= Sterling Newberry =

American inventor and microscopist

Sterling Price Newberry (August 10, 1915 - January 28, 2017) was an American inventor and microscopist. He was born in Springfield, Missouri. Newberry invented the shadow X-ray microscope and was one of the founders of the Microscopy Society of America. He turned 100 in August 2015 and died in January 2017 at the age of 101.

The first X-ray microscopes had used grazing off lenses at a very low angle to focus X-ray images. The images, however, were blurry from diffraction. While working on an alternate approach for General Electric, a technician came to him with a badge. The technician did not believe there were X-Rays in the machine, he had taken his warning badge, with X-ray film, and placed a bit of screen wire on it. He pulled the badge out and saw the exposed screen wire pattern on it. He also saw another screen wire pattern, however, far smaller and finer. Newberry recognized that the fine pattern was the screen wire mounting for the specimen, but it was 400-to-the-inch wire and it had been magnified by expansion of the shadow. This gave him the insight he needed to create a working commercial microscope, placing the specimen very close to a point source of X-rays and then further back a photographic plate. The "shadow" of the specimen would be under-exposed, that is X-ray dark, on the plate. This process is similar to medical X-rays, except that the microscope uses a point source for clarity whereas a medical x-ray tends to use a much larger x-ray source to avoid distortion.
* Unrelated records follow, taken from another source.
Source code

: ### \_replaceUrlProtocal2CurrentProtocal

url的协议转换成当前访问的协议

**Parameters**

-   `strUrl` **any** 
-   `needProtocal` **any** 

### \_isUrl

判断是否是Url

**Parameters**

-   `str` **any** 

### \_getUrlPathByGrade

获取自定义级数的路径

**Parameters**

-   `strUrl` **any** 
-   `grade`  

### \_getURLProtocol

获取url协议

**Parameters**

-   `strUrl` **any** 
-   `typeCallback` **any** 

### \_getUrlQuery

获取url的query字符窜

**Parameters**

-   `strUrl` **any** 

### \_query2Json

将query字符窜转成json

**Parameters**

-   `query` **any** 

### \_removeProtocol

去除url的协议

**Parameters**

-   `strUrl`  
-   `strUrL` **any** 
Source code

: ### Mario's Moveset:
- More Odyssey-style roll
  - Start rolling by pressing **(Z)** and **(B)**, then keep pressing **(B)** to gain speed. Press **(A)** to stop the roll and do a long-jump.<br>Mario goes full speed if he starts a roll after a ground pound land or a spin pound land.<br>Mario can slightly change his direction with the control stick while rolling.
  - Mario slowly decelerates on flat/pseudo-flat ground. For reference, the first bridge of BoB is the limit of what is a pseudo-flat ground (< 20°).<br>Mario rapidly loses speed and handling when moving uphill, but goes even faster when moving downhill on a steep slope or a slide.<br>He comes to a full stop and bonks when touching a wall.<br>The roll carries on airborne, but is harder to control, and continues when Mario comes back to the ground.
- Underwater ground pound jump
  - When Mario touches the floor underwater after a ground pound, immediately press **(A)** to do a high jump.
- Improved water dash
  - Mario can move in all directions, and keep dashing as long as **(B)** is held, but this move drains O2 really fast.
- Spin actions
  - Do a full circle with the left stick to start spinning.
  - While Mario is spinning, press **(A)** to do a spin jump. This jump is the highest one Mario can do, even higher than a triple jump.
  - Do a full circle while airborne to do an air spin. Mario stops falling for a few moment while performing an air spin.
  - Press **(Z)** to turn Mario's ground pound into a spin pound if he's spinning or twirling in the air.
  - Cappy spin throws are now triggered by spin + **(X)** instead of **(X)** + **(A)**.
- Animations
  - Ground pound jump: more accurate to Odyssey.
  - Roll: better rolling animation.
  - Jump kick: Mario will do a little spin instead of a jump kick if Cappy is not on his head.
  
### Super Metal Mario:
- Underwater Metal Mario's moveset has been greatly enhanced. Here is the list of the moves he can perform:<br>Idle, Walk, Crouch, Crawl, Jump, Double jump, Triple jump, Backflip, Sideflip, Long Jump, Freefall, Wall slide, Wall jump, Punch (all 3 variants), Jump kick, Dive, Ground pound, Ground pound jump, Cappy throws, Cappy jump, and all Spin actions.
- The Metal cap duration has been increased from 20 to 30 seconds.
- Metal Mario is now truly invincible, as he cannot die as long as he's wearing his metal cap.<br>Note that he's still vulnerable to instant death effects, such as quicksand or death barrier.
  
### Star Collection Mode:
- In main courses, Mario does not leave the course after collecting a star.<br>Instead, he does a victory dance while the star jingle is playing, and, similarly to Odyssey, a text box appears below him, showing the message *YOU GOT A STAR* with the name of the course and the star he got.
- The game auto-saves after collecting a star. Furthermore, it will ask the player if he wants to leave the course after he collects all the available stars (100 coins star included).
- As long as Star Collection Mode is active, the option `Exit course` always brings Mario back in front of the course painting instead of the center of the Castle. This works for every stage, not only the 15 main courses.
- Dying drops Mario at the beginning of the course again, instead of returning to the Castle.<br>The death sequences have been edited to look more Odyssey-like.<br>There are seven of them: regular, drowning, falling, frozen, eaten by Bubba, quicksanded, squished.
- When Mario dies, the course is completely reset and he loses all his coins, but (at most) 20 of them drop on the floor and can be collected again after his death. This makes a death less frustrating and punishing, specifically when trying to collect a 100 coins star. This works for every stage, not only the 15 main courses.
Sterling also had a book of his poetry published in 2013. Titled A Way With Words, it was compiled by his transgender daughter Emily Pittman Newberry and published by One Spirit Press in Portland Oregon. In part, the introduction says, "This is a book of poetry by a true renaissance man, Sterling Price Newberry. Born in 1915 in Springfield Missouri, he grew up on the family farm in the town of Strafford, became a teenager just as the Great Depression hit, went to college in the depths of it, and served his country during World War II as a scientist in a munitions plant, making sure our soldiers had the best equipment. He worked at General Electric in Schenectady, New York after the war, doing groundbreaking work on x-ray microscopes, and finished his career as the head of research in a small company he helped found. In between he raised 5 children, was a volunteer with the Boy Scouts of America, and worked with his hands in and around the home he and his wife bought to raise their children in. Sterling also found time to help other parents get up a bond fund to build new schools and served as a school board member for many years. In this capacity he lent his voice to make sure every child had access to a well-rounded education in high school. In between all this life’s work he found time to write some poetry."